Cal State Channel Islands history professor Frank P. Barajas is living the barrio nerd dream.

Born and raised in Oxnard, he attended Moorpark College before embarking on an academic career across California. But Barajas came back home in 2001, as one of the founding faculty members of Channel Islands, the most recent Cal State campus to open. Since then, he has taught a generation of students about American history, California history, Chicano history — and the many intersections between the three.

In his off time, Barajas has devoted himself to writing essays and books about the history of Chicanos in Ventura County. His first book, “Curious Unions: Mexican American Workers and Resistance in Oxnard, California, 1898-1961" came out in 2012 and took readers from the earliest days of Mexicans in Ventura County to a young Cesar Chavez, whose time organizing in Ventura County made him describe it years later as “the most vicious” place where his United Farm Workers had tried to organize.

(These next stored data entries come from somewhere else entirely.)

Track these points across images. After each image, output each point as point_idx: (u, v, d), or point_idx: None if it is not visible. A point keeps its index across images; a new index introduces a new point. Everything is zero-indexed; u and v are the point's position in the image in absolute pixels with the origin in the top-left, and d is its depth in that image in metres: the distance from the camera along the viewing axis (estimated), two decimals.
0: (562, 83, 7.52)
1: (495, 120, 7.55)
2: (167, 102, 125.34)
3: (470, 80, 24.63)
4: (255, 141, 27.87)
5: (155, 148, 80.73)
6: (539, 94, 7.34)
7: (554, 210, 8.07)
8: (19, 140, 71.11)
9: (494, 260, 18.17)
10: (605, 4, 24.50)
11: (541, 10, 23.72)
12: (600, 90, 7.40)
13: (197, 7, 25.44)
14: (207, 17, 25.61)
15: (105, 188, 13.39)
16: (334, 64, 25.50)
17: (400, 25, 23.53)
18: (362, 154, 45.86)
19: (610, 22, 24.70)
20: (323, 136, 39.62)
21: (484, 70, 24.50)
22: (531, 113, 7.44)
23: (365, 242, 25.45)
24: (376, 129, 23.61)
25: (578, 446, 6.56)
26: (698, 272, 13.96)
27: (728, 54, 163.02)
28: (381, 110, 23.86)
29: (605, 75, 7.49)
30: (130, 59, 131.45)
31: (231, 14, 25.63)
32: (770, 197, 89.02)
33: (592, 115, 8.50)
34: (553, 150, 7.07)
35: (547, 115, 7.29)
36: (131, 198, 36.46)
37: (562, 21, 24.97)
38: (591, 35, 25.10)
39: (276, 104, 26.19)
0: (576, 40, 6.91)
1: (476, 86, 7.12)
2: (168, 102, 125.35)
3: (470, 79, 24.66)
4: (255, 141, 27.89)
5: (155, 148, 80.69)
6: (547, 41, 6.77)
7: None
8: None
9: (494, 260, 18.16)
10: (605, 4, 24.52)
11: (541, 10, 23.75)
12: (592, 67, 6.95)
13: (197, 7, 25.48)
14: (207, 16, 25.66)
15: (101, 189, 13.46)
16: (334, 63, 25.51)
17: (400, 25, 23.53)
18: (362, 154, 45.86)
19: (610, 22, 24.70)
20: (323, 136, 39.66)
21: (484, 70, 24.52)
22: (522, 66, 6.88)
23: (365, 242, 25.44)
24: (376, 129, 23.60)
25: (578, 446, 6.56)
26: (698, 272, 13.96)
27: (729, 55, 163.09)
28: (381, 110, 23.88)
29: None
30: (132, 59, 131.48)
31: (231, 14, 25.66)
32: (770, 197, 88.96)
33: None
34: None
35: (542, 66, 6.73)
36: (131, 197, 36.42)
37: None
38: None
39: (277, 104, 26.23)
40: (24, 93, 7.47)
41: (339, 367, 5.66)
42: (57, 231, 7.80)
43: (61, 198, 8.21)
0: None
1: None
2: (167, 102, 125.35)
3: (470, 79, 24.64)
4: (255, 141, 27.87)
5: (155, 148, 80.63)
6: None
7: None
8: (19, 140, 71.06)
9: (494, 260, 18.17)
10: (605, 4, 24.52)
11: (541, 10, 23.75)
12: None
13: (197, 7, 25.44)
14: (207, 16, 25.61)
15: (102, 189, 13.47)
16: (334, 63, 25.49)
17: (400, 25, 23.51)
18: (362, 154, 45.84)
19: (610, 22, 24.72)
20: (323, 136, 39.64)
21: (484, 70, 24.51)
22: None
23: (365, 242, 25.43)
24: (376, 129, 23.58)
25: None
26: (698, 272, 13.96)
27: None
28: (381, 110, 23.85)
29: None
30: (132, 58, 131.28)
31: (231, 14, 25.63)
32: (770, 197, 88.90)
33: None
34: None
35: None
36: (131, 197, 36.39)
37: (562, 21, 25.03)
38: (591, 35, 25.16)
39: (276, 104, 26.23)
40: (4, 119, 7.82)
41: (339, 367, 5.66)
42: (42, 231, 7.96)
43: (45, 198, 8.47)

Now, Barajas has published “Mexican Americans With Moxie: A Transgenerational History of El Movimiento Chicano in Ventura County, California, 1945-1975.” It’s a weighty title, but Barajas wisely doesn’t allow academic jargon to get in the way of great stories the rest of Southern California should learn — because, you know, Ventura County is part of Southern California.

Barajas answered a couple of questions I sent him. Responses have been edited for length and clarity.

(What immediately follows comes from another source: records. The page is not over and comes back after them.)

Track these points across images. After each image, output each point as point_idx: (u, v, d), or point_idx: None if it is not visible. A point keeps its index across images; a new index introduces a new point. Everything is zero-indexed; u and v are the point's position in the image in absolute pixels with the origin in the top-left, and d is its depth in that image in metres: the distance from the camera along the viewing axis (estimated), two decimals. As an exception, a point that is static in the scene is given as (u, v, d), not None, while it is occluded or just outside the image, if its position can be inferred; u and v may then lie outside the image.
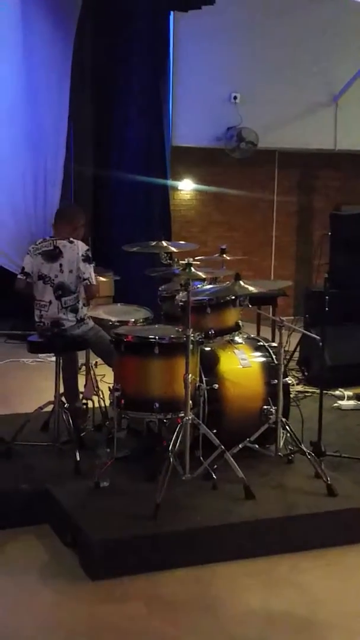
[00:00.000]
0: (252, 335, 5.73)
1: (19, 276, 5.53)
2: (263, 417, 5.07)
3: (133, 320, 5.57)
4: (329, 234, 8.30)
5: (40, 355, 7.59)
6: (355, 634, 3.72)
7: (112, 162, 9.97)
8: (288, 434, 5.02)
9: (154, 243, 5.84)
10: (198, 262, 5.19)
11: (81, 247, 5.39)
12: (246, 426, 5.02)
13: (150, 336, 4.85)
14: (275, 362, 5.14)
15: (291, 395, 5.55)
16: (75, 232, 5.53)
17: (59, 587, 4.04)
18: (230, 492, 4.65)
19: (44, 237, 5.60)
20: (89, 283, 5.35)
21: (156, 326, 5.41)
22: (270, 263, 11.48)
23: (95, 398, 5.68)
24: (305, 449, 4.92)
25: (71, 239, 5.42)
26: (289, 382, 5.48)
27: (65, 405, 5.34)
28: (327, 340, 5.39)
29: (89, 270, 5.34)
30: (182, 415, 4.67)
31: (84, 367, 5.74)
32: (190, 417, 4.66)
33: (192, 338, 4.71)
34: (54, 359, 5.55)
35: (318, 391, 5.51)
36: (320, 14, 10.78)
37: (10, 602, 3.95)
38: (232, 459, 4.66)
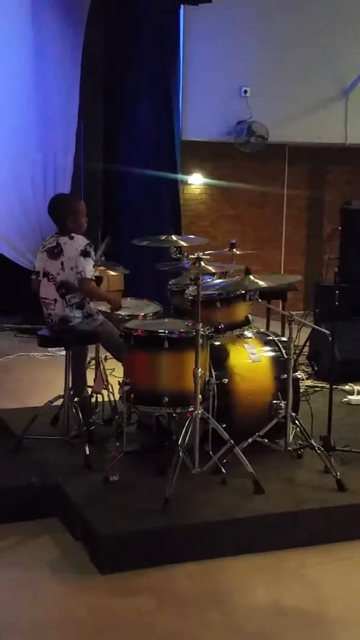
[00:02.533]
0: (262, 330, 5.73)
1: (32, 277, 5.54)
2: (272, 411, 5.06)
3: (143, 314, 5.57)
4: (340, 228, 8.28)
5: (50, 349, 7.60)
6: (364, 629, 3.71)
7: (122, 157, 9.96)
8: (297, 429, 5.01)
9: (163, 237, 5.83)
10: (208, 257, 5.16)
11: (81, 242, 5.31)
12: (256, 420, 5.02)
13: (160, 330, 4.85)
14: (285, 356, 5.12)
15: (301, 390, 5.55)
16: (71, 223, 5.40)
17: (68, 581, 4.05)
18: (240, 487, 4.65)
19: (52, 232, 5.59)
20: (80, 277, 5.26)
21: (166, 320, 5.41)
22: (280, 257, 11.45)
23: (104, 392, 5.68)
24: (314, 444, 4.91)
25: (72, 234, 5.38)
26: (299, 376, 5.47)
27: (75, 399, 5.34)
28: (337, 334, 5.38)
29: (82, 264, 5.25)
30: (192, 409, 4.67)
31: (93, 361, 5.75)
32: (199, 412, 4.66)
33: (201, 332, 4.71)
34: (63, 352, 5.55)
35: (328, 386, 5.50)
36: (331, 8, 10.73)
37: (19, 595, 3.96)
38: (241, 454, 4.65)
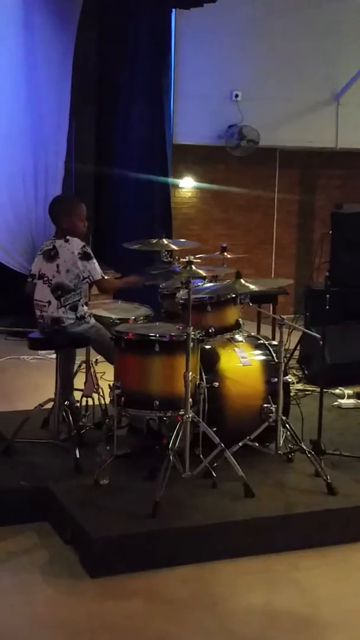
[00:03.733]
0: (253, 334, 5.73)
1: (28, 280, 5.56)
2: (263, 415, 5.06)
3: (133, 317, 5.56)
4: (330, 232, 8.30)
5: (40, 352, 7.59)
6: (355, 633, 3.71)
7: (114, 160, 9.97)
8: (288, 433, 5.02)
9: (154, 241, 5.83)
10: (199, 260, 5.18)
11: (76, 245, 5.31)
12: (246, 424, 5.02)
13: (151, 334, 4.84)
14: (276, 360, 5.13)
15: (291, 394, 5.55)
16: (66, 223, 5.40)
17: (58, 585, 4.04)
18: (230, 490, 4.65)
19: (44, 234, 5.60)
20: (90, 281, 5.28)
21: (157, 324, 5.41)
22: (271, 261, 11.48)
23: (95, 395, 5.67)
24: (305, 448, 4.92)
25: (67, 237, 5.37)
26: (289, 380, 5.47)
27: (66, 403, 5.33)
28: (328, 338, 5.39)
29: (87, 268, 5.25)
30: (182, 413, 4.67)
31: (84, 365, 5.74)
32: (190, 415, 4.66)
33: (192, 336, 4.71)
34: (54, 355, 5.55)
35: (318, 390, 5.50)
36: (322, 12, 10.77)
37: (9, 599, 3.95)
38: (231, 457, 4.65)
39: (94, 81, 9.96)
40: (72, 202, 5.74)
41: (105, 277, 5.37)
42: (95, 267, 5.28)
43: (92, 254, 5.32)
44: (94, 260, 5.30)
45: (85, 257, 5.28)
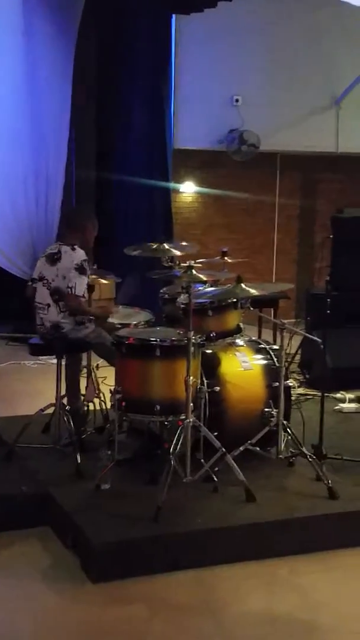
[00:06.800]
0: (254, 338, 5.73)
1: (28, 283, 5.59)
2: (264, 419, 5.06)
3: (134, 322, 5.57)
4: (331, 236, 8.30)
5: (41, 357, 7.58)
6: (356, 638, 3.71)
7: (114, 165, 9.97)
8: (289, 437, 5.02)
9: (155, 245, 5.84)
10: (199, 265, 5.18)
11: (78, 256, 5.35)
12: (247, 429, 5.02)
13: (152, 338, 4.85)
14: (277, 364, 5.13)
15: (292, 398, 5.55)
16: (84, 236, 5.52)
17: (60, 590, 4.04)
18: (232, 495, 4.65)
19: (45, 240, 5.63)
20: (70, 292, 5.27)
21: (157, 328, 5.41)
22: (271, 265, 11.47)
23: (96, 400, 5.67)
24: (306, 452, 4.92)
25: (74, 246, 5.41)
26: (290, 384, 5.48)
27: (67, 408, 5.34)
28: (329, 342, 5.39)
29: (75, 280, 5.27)
30: (183, 417, 4.67)
31: (85, 370, 5.74)
32: (191, 420, 4.66)
33: (193, 340, 4.71)
34: (55, 361, 5.55)
35: (319, 394, 5.50)
36: (322, 16, 10.77)
37: (11, 604, 3.95)
38: (233, 462, 4.65)
39: (95, 87, 9.96)
40: (92, 213, 5.81)
41: (84, 299, 5.35)
42: (82, 283, 5.30)
43: (87, 271, 5.36)
44: (85, 278, 5.34)
45: (79, 270, 5.31)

What drives you to cover all this? The history of Mexican Americans in Ventura County seems like such a niche topic for folks who aren’t from there.

I find it critical that colonized people write their own history, as Chinua Achebe charged in his relaying of “Until the lions have their historians, the history of the hunt will always glorify the hunter” proverb. That is why I quote him at the start of “Mexicans Americans With Moxie.” Because if we don’t write our own histories, outsiders will, and we may not like how we are portrayed.

For the rest of Southern California, Ventura County is usually thought of in stereotypes. Conservative eastern suburbs, super-rich Ojai, blue-collar Oxnard, Ventucky and a bunch of farmland. How does your book go past this facile understanding?

Conservatism, socioeconomic fault lines around race and ethnicity were normalized and experienced in my development. But Oxnard, the city where I was born and raised, ran this gamut with folk on its beaches and northside and its working-class barrios. Ethnic Mexicans in positions of power and authority were few. In “Mexican Americans With Moxie,” I wanted to tell the story of how people — my people — struggled and strived to live their lives with dignity at work and in their communities.